Textauszug:
Zwei Entwicklungen rücken das Thema Fruchtfolge wieder stärker in die Diskussion: Zum einen der zunehmende Anteil der „Cashcrops“ Winterweizen und Winterraps und damit auch Stoppelweizen. Gerade bei konservierender Bodenbearbeitung kam es so deutschlandweit zu erstem Auftreten von resistenten und damit schwer bekämpfbaren Ungräsern. Zum anderen ist der Ausbau des Biogassektors zu nennen, mit dem Anstieg der Maisflächen erhält die Teller-Tank-Diskussion neue Nahrung. Fachberater Stefan Hesse überlegt, mit „unkonventionellen“ Biogasfruchtfolgen beide Probleme zu lösen.

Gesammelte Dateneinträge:
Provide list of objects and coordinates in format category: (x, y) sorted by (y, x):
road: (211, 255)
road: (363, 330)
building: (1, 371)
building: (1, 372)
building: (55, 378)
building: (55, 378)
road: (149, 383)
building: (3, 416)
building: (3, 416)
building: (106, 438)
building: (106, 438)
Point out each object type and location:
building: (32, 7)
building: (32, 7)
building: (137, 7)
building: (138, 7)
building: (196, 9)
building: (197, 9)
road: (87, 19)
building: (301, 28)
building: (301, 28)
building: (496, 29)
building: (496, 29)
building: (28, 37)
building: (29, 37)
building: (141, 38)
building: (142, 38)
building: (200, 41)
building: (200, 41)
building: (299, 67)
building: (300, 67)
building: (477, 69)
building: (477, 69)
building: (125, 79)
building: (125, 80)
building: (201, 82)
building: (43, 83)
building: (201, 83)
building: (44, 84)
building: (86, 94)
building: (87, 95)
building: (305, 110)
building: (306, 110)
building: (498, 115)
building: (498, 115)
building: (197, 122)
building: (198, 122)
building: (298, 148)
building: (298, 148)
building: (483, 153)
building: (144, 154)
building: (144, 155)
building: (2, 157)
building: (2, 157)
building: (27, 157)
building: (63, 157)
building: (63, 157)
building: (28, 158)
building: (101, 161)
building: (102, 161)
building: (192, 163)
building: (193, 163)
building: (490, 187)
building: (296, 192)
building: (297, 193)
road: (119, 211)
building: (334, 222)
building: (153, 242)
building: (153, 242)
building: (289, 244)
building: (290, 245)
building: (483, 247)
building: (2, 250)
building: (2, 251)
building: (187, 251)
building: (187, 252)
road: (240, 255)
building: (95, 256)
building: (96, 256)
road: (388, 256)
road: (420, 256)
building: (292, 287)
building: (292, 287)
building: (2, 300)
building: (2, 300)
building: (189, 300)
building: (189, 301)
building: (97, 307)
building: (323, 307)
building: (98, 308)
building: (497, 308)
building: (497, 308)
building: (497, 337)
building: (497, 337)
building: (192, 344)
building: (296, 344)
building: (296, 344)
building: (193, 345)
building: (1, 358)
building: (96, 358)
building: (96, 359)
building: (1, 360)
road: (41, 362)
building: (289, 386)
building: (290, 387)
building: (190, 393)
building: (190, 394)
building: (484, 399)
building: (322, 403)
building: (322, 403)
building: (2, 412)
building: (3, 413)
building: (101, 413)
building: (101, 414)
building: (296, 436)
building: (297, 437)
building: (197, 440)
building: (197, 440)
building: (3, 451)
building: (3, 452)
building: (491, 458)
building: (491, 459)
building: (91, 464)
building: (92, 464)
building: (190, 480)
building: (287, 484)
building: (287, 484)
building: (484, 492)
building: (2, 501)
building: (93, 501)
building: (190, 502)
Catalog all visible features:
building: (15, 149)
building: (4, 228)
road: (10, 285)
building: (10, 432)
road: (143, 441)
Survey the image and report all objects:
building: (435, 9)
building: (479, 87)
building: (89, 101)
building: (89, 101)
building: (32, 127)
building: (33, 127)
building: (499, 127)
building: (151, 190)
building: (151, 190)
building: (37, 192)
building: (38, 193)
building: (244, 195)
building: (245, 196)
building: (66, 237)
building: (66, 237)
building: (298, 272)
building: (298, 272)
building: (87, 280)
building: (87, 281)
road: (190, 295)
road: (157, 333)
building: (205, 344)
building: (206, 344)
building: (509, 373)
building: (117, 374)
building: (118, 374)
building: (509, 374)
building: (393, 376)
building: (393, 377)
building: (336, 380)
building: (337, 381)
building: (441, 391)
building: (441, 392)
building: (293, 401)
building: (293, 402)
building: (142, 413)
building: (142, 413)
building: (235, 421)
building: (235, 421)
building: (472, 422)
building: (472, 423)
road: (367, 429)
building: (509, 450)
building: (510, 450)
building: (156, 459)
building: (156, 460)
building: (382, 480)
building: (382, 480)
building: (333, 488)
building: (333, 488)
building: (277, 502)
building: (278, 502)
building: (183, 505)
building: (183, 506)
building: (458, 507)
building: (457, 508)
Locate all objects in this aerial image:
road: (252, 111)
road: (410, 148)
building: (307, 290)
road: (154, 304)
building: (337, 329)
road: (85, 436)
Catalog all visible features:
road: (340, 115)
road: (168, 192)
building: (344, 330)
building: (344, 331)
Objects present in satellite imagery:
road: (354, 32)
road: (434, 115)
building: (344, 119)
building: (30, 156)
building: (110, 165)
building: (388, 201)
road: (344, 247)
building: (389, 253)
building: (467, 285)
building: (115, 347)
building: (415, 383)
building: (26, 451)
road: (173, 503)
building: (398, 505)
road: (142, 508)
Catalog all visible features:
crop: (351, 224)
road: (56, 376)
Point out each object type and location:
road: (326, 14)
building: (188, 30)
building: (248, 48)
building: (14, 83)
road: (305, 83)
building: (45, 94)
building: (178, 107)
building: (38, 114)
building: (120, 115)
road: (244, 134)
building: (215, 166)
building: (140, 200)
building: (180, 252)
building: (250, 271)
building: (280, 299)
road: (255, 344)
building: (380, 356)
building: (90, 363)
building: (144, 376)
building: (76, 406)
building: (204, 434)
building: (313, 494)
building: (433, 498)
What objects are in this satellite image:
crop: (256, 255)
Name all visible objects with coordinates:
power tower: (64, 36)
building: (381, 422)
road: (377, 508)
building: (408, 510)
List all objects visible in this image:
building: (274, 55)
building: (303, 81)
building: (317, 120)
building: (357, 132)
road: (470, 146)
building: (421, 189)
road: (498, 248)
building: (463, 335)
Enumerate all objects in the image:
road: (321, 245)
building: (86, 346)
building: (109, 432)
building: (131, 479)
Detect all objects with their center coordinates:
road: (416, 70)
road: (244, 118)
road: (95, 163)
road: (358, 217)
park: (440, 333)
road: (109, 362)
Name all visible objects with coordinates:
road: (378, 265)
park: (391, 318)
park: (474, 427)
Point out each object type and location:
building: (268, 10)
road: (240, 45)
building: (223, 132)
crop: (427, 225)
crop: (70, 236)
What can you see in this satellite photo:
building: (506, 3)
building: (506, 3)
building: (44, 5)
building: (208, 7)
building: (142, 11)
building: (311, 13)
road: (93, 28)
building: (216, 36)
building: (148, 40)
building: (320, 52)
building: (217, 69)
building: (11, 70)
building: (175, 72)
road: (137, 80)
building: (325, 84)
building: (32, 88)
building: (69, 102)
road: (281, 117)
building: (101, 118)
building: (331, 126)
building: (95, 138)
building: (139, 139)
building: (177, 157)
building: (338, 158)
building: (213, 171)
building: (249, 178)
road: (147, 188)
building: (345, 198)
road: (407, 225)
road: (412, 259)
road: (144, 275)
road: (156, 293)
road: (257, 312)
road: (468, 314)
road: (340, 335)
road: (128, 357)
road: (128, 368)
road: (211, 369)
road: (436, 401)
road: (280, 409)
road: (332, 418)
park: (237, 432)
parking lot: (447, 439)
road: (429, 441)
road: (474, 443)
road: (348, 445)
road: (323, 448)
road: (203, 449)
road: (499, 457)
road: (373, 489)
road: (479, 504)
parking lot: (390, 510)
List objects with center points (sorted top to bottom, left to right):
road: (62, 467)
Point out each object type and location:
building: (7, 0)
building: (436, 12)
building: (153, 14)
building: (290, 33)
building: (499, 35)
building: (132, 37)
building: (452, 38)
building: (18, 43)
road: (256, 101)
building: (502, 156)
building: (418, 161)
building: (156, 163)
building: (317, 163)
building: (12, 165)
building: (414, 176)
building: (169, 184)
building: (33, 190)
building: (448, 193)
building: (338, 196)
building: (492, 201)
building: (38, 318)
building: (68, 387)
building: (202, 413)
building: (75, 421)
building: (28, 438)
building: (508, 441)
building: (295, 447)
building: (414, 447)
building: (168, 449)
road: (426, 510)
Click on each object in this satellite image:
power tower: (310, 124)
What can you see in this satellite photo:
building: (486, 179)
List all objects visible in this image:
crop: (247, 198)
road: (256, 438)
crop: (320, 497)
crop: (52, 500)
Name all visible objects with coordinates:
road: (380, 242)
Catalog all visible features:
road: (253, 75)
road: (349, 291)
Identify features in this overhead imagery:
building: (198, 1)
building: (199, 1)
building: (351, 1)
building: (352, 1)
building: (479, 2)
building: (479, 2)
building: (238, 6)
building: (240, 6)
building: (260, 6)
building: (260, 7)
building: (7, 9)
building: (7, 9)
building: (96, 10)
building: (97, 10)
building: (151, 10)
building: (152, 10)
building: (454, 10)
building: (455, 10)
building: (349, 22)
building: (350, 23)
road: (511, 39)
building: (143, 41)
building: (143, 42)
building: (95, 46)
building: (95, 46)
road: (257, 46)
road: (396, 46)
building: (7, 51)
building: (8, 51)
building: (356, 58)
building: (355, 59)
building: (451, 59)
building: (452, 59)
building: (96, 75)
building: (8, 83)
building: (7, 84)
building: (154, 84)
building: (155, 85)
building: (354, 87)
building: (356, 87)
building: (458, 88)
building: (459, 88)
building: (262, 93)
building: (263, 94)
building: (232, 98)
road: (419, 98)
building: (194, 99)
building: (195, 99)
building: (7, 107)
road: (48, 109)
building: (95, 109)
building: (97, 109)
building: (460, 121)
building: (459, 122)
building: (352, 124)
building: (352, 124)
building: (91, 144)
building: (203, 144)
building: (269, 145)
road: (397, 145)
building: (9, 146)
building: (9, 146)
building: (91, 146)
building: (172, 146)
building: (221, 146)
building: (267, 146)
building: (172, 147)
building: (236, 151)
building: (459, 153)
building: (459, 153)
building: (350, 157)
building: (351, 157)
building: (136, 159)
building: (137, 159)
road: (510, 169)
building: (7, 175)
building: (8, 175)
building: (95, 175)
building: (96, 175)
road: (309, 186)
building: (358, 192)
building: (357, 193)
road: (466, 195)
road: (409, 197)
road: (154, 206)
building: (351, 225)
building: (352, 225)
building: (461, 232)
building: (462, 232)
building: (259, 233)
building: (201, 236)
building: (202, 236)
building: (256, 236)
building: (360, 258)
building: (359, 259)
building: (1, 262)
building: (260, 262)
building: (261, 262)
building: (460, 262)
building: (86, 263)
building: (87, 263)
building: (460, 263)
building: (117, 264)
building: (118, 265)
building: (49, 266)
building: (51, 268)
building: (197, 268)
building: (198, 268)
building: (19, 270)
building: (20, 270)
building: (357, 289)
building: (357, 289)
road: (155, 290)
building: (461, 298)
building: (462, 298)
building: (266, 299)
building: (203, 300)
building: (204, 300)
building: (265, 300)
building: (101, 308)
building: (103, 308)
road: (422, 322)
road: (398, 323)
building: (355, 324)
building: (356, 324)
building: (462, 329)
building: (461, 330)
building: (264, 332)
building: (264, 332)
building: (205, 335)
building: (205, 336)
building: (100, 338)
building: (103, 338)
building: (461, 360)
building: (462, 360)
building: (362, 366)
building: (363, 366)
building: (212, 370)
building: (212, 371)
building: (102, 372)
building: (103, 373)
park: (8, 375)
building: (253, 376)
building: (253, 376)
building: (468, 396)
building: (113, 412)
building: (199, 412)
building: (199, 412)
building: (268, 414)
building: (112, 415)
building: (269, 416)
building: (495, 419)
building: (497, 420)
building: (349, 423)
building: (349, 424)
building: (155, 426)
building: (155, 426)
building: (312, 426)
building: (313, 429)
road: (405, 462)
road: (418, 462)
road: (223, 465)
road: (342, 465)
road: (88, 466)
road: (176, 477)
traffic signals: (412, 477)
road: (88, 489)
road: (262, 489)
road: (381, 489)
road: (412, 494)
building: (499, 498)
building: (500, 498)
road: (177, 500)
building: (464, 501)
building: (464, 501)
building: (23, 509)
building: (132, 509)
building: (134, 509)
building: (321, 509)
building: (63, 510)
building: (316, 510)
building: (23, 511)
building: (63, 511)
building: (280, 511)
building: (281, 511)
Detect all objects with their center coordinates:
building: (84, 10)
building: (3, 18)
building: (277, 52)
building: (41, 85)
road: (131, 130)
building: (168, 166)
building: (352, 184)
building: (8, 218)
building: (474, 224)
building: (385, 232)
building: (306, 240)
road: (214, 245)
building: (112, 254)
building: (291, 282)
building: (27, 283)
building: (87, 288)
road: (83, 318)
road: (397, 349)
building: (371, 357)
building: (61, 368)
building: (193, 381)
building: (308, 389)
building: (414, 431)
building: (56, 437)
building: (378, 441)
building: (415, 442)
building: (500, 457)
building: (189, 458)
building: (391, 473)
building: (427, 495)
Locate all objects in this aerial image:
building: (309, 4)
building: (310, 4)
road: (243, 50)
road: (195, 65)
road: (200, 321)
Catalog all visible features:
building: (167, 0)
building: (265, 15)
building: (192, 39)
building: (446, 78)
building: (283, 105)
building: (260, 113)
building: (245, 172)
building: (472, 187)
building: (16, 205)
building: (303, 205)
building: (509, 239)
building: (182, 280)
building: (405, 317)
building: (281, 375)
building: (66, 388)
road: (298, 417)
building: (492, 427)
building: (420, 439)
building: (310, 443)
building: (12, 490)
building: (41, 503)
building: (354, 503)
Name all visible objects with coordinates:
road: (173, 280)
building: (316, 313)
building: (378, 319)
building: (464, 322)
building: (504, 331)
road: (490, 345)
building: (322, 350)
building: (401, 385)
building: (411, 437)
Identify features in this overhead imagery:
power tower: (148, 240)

Aufgaben zur Übung:
1. Übersetze aus dem Textauszug zur Fruchtfolge den Satz „Gerade bei konservierender Bodenbearbeitung kam es so deutschlandweit zu erstem Auftreten von resistenten und damit schwer bekämpfbaren Ungräsern.“ ins Englische.
2. Gib bitte den Textauszug zur Fruchtfolge von „Zwei Entwicklungen rücken“ bis „Probleme zu lösen.“ wortgetreu wieder.

Ergebnisse je Aufgabe:
1. Especially with conservation tillage, this led to the first occurrences across Germany of resistant and therefore hard-to-control grass weeds.

2.
Zwei Entwicklungen rücken das Thema Fruchtfolge wieder stärker in die Diskussion: Zum einen der zunehmende Anteil der „Cashcrops“ Winterweizen und Winterraps und damit auch Stoppelweizen. Gerade bei konservierender Bodenbearbeitung kam es so deutschlandweit zu erstem Auftreten von resistenten und damit schwer bekämpfbaren Ungräsern. Zum anderen ist der Ausbau des Biogassektors zu nennen, mit dem Anstieg der Maisflächen erhält die Teller-Tank-Diskussion neue Nahrung. Fachberater Stefan Hesse überlegt, mit „unkonventionellen“ Biogasfruchtfolgen beide Probleme zu lösen.